BP private claims appeal and ongoing litigation: What does it mean?
July 30, 2013 | Posted by Delta Dispatches in BP Oil Disaster, Clean Water Act, Natural Resource Damage Assessment (NRDA)

By Mordechai Treiger and Will Lindsey, Environmental Defense Fund

Three years after the Macondo oil well was capped off the coast of Louisiana, BP is still making headlines as it works to resolve legal claims stemming from the incident. As legal interns who have spent the past ten weeks working every day on issues related to the oil spill, even we sometimes find BP’s various legal obligations somewhat confusing. So we put together this brief outline to help ourselves keep things straight. We hope you find it helpful, too.

Private economic claims against BP that have been settled

These claims made headlines recently when BP petitioned U.S. District Judge Carl Barbier, who is overseeing the complex multi-district litigation stemming from the spill, to temporarily halt payments out of a court-supervised settlement fund. Barbier denied BP’s request, thereby allowing settlement administrator Patrick Juneau to continue paying out claims to individuals claiming economic losses as a result of the disaster. Juneau is actually the second settlement administrator of private economic claims – Ken Feinberg oversaw an initial $6.3 billion deal with a subclass of private plaintiffs. Even after BP reached agreements with two classes of claimants, there remain unsettled individual claims that are now in trial against BP.

Government claims against BP under the Clean Water Act and private claims that have not yet been settled

BP is currently in court to determine the extent of its liability to the government under the Clean Water Act, to the five Gulf Coast states for economic losses and to plaintiffs who declined to participate in either the Feinberg or Juneau settlements. While the first phase of the trial focused on events preceding the Deepwater Horizon blow out, Phase II – covering the amount of barrels spilled and the subsequent efforts to stop the flow of oil – will be critical in determining the extent of BP’s liability to damaged parties. Ultimately, Judge Barbier must rule on whether BP was “grossly negligent” or merely “negligent,” a seemingly-semantic distinction that could spell the difference between a $4.5 billion and $17.6 billion payout. Phase II has been moved back from September 16 to September 30 to give both parties more time to prepare. Barbier can only rule on civil penalties under the Clean Water Act and individual claims that have yet to settle once Phase II is complete.
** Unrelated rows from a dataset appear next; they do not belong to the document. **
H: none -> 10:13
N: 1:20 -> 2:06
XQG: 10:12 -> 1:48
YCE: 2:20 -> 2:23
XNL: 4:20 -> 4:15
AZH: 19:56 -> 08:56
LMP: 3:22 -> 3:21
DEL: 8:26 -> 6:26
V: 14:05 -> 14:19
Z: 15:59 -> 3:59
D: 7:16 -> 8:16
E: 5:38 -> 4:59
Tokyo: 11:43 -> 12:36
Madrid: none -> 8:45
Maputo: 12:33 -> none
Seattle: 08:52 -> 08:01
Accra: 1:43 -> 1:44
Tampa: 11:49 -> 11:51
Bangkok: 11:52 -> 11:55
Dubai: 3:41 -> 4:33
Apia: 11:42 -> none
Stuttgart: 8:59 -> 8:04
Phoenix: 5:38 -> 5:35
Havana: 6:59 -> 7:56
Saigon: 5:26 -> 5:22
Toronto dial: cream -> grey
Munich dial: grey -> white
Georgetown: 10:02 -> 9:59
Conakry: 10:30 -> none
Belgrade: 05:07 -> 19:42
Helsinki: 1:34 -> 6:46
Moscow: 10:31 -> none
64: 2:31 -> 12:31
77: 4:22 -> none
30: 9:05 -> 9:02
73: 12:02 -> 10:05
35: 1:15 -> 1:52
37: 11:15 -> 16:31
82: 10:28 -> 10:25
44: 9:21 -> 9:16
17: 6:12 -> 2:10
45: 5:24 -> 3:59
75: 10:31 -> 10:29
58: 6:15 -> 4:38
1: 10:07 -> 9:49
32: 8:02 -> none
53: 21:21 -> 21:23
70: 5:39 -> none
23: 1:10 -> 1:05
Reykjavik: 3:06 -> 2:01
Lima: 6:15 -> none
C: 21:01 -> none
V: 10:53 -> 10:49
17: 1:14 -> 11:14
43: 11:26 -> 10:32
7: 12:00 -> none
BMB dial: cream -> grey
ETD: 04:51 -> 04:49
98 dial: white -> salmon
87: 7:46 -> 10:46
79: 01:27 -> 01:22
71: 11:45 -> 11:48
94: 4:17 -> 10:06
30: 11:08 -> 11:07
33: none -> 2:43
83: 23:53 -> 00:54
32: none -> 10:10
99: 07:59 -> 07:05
Natural Resource Trustee claims under the Oil Pollution Act

Under the Natural Resource Damage Assessment provisions of the Oil Pollution Act, BP has a responsibility to restore the Gulf to its natural baseline and to make up for lost ecosystem services. In the immediate aftermath of the spill, BP worked with natural resource trustees to provide $1 billion in funding for Early Restoration projects in recognition of the fact that moving quickly was vital to Gulf restoration. But this amount was merely preliminary, and many billions more are needed to fully rehabilitate the damaged shoreline. BP’s commitment to ecological restoration of the Gulf is completely independent of its liability to coastal businesses and residents and to the government under the Clean Water Act.